Using ESHadoop with a searchguard enabled cluster

Hello,

I know this is a long shot, but does anyone else used successfully the official Elasticsearch-Hadoop connector with searchguard enabled ?
I’ve been trying with Pig and I can’t seem to be able to make it work. At first I had an LDAP error so I switched to the always successful backend “com.floragunn.searchguard.authentication.backend.simple.AlwaysSucceedAuthenticationBackend”

The LDAP error was:

ERROR
pigstats.PigStats: ERROR 0: org.elasticsearch.hadoop.rest.EsHadoopInvalidRequest: AuthException[org.apache.directory.api.ldap.model.exception.LdapAuthenticationException:
]; nested: LdapAuthenticationException;

When disabling LDAP backend, I’ve got another error, which I can’t seem to solve:

[main] ERROR org.apache.pig.tools.grunt.GruntParser - ERROR 0: org.elasticsearch.hadoop.EsHadoopIllegalStateException: Cluster state volatile; cannot find node backing shards - please check whether your cluster is stable

and in the Elastic logs:

[WARN ][com.floragunn.searchguard.filter.SearchGuardActionFilter] Cannot determine types for indices:admin/exists (class org.elasticsearch.action.admin.indices.exists.indices.IndicesExistsRequest) due to types method not found

my Pig job is:

REGISTER /root/elasticsearch-hadoop-pig-2.1.0.jar

A = LOAD ‘/files/test.json’ USING PigStorage() AS (json:chararray);
STORE A INTO ‘testingindex/test’ USING org.elasticsearch.hadoop.pig.EsStorage(‘es.input.json=true’, ‘es.net.http.auth.user=simon’ , ‘es.net.http.auth.path=simon’, ‘es.nodes=192.168.1.1’, ‘es.nodes.discovery=false’ );

Let me know if you have any ideas. Thank you.

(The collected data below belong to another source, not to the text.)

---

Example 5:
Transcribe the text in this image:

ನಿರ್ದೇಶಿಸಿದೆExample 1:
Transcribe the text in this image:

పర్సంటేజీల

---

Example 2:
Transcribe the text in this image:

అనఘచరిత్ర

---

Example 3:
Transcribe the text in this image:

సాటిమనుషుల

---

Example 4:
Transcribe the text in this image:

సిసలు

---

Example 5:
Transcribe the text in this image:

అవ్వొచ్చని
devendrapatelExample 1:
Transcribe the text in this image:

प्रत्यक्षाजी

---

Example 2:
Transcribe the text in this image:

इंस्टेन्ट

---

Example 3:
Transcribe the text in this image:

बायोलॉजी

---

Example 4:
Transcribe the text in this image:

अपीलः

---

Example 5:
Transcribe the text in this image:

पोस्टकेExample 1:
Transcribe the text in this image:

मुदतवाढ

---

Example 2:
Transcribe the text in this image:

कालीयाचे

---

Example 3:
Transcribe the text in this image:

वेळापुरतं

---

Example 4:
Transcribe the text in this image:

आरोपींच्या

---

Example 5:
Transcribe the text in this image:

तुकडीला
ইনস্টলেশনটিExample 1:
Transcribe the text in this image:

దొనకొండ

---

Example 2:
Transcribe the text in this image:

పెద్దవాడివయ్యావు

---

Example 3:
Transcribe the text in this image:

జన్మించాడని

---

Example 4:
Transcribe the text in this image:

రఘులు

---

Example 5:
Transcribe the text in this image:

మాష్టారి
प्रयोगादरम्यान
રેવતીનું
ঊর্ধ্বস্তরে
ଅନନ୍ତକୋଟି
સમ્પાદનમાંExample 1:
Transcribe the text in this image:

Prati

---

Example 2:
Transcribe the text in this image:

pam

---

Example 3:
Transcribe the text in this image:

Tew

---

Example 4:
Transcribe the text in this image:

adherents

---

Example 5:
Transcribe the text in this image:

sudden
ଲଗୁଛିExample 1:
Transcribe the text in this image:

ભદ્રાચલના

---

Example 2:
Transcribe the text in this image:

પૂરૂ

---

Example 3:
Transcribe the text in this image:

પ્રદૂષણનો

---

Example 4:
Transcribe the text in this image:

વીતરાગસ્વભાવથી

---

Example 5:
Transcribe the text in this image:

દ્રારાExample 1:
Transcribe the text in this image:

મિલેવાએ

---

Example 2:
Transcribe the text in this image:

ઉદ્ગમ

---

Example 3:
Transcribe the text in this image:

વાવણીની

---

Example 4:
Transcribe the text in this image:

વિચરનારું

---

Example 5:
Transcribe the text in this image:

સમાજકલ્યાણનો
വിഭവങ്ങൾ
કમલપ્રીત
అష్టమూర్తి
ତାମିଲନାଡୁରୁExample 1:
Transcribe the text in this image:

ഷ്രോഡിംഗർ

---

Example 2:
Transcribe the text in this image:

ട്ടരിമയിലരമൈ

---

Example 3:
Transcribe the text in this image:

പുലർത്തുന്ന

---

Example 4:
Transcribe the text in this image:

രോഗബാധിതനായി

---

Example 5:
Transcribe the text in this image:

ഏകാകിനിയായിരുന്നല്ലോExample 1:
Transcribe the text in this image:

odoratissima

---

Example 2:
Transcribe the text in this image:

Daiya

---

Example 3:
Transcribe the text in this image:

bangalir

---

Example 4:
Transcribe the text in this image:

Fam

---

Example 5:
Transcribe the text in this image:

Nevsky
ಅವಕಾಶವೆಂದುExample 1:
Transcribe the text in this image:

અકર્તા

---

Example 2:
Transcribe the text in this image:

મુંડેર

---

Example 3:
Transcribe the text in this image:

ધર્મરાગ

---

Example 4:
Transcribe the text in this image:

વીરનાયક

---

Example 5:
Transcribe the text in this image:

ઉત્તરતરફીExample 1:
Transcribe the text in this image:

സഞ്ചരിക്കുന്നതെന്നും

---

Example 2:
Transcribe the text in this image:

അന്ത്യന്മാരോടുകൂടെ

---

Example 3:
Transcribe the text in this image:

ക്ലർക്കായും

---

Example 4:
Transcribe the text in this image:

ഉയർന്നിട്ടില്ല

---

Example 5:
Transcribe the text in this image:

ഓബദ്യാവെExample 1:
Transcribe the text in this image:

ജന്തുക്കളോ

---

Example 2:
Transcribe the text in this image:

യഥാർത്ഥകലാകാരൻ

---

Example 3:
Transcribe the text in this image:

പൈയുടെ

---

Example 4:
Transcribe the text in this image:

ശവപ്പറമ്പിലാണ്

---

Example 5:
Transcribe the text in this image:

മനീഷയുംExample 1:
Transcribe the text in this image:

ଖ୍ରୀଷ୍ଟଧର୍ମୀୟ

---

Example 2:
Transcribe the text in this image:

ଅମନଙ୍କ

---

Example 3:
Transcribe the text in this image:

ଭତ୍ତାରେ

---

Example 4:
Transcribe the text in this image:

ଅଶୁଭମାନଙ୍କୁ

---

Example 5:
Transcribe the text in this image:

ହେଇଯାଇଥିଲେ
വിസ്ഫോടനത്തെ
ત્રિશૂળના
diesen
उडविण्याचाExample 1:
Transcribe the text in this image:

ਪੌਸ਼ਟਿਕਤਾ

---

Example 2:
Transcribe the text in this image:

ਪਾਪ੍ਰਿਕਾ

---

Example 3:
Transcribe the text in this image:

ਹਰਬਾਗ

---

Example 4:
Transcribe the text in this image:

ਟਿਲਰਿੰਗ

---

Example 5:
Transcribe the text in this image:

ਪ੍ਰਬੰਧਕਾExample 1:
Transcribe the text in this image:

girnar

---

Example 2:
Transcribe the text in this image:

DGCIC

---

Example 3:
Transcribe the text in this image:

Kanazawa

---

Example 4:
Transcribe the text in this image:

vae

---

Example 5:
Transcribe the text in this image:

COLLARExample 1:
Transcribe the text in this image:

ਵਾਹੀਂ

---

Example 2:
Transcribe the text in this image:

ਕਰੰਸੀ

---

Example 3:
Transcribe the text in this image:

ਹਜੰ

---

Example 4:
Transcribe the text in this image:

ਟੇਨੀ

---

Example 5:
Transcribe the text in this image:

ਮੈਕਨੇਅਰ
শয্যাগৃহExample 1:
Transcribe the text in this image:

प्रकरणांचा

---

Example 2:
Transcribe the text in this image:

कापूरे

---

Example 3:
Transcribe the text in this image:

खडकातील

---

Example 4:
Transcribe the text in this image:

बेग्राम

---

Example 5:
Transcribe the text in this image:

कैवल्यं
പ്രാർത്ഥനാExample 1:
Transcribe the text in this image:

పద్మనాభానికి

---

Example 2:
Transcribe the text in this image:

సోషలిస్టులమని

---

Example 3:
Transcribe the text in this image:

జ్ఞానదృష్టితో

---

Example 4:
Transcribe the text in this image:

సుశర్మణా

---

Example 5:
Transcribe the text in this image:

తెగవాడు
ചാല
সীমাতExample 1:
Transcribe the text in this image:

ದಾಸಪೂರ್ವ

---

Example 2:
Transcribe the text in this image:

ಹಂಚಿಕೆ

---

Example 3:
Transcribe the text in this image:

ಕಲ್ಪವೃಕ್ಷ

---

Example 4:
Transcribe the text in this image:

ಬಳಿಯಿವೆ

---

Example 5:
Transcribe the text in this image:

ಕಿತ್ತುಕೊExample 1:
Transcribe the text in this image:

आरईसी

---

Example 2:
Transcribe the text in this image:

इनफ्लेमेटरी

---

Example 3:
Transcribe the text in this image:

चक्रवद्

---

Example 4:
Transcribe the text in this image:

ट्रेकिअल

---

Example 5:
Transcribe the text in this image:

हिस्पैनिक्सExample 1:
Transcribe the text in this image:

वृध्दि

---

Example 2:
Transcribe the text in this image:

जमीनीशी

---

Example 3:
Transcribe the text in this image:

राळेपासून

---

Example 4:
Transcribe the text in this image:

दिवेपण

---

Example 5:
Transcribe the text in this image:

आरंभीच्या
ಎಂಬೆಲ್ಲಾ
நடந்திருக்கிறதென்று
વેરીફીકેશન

I’ve changed my configuration to

REGISTER /root/elasticsearch-hadoop-pig-2.1.0.jar

A = LOAD ‘/files/test.json’ USING PigStorage() AS (json:chararray);
STORE A INTO ‘testingindex/test’ USING org.elasticsearch.hadoop.pig.EsStorage(‘es.input.json=true’, ‘es.net.http.auth.user=simon’ , ‘es.net.http.auth.path=simon’, ‘es.nodes=192.168.1.1’, ‘es.nodes.discovery=false’, ‘es.nodes.client.only=true’ );

As it seems that without es.nodes.client.only=true the job tries to connect to every nodes and I just want it to connect to the nodes listed in the es.nodes parameters.

Now I have an error about cluster stability:

15/08/14 16:19:53 ERROR grunt.GruntParser: ERROR 0: org.elasticsearch.hadoop.EsHadoopIllegalArgumentException: Client-only routing specified but no client nodes with HTTP-enabled available; node discovery is disabled and none of nodes specified fits the criterion [192.168.1.1:9200]

Thank you, have a great day.